**Text under study:**
Photo: Scarlet macaws
Thirty specimens of the scarlet macaw were released in Palenque National Park in the Mexican state of Chiapas as part of a program to preserve this species, the Aluxes Ecoparque Palenque said.
With this release into the wild, 100 scarlet macaws (Ara macao) have now been set free in Palenque, the press office of the park, managed by the civil association Acajungla, said in a statement.
The freeing of the 30 scarlet macaws, carried out on Sunday and open to the public, seeks to “reverse the process of extinction of this species,” the park said.
The Aluxes Ecoparque Palenque collaborates with the Biology Institute of the National Autonomous University of Mexico, or UNAM, and with the Xcaret nature park of Quintana Roo, to reintroduce and preserve the Neotropical scarlet macaw in the tropical jungles of Chiapas, in the southeastern part of the country.
Palenque National Park is an ideal place for restoring the population of these parrots, the UNAM biologist in charge of the project, Alejandro Estrada, said.
This species, known as Xiuhtecuhtli in Nahuatl and Vucub-Caquix in Mayan, was extinct in the Palenque region for some 50 years, chiefly due to the illegal trafficking of its fledglings, Estrada said.

**Information shown:**
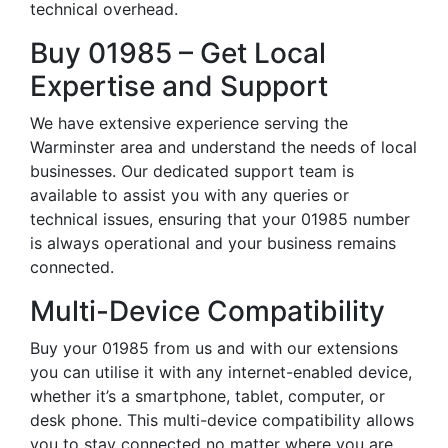
technical overhead.
Buy 01985 – Get Local
Expertise and Support
We have extensive experience serving the
Warminster area and understand the needs of local
businesses. Our dedicated support team is
available to assist you with any queries or
technical issues, ensuring that your 01985 number
is always operational and your business remains
connected.
Multi-Device Compatibility
Buy your 01985 from us and with our extensions
you can utilise it with any internet-enabled device,
whether it’s a smartphone, tablet, computer, or
desk phone. This multi-device compatibility allows
you to stay connected no matter where you are,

**What you will do:**
- A) Please return, word for word, the part of the scarlet macaw article that opens with the words containing "With this release" and closes with "of the country.".
- B) Write the next part of the scarlet macaw article, picking up after its final sentence.

**Answers below:**
- A)
With this release into the wild, 100 scarlet macaws (Ara macao) have now been set free in Palenque, the press office of the park, managed by the civil association Acajungla, said in a statement.
The freeing of the 30 scarlet macaws, carried out on Sunday and open to the public, seeks to “reverse the process of extinction of this species,” the park said.
The Aluxes Ecoparque Palenque collaborates with the Biology Institute of the National Autonomous University of Mexico, or UNAM, and with the Xcaret nature park of Quintana Roo, to reintroduce and preserve the Neotropical scarlet macaw in the tropical jungles of Chiapas, in the southeastern part of the country.

- B)
The macaws reintroduced in the region are part of a reproduction program developed by the Xcaret nature park, whose goal is to release 250 specimens over a five-year period.
Last week 27 scarlet macaws were released in the La Otra Opcion preserve in the Los Tuxtlas region, in the eastern Mexican state of Veracruz, as part of the program.
Studies conducted by specialists in early 2013 concluded that there were no more than 240 scarlet macaws in Mexico’s jungles due to habitat destruction and poaching.
The scarlet macaw population has grown 41 percent since then, thanks to the reintroduction programs in Chiapas and Veracruz run by the Xcaret nature park in association with the Biology Institute of the National Autonomous University of Mexico, or UNAM, and community groups.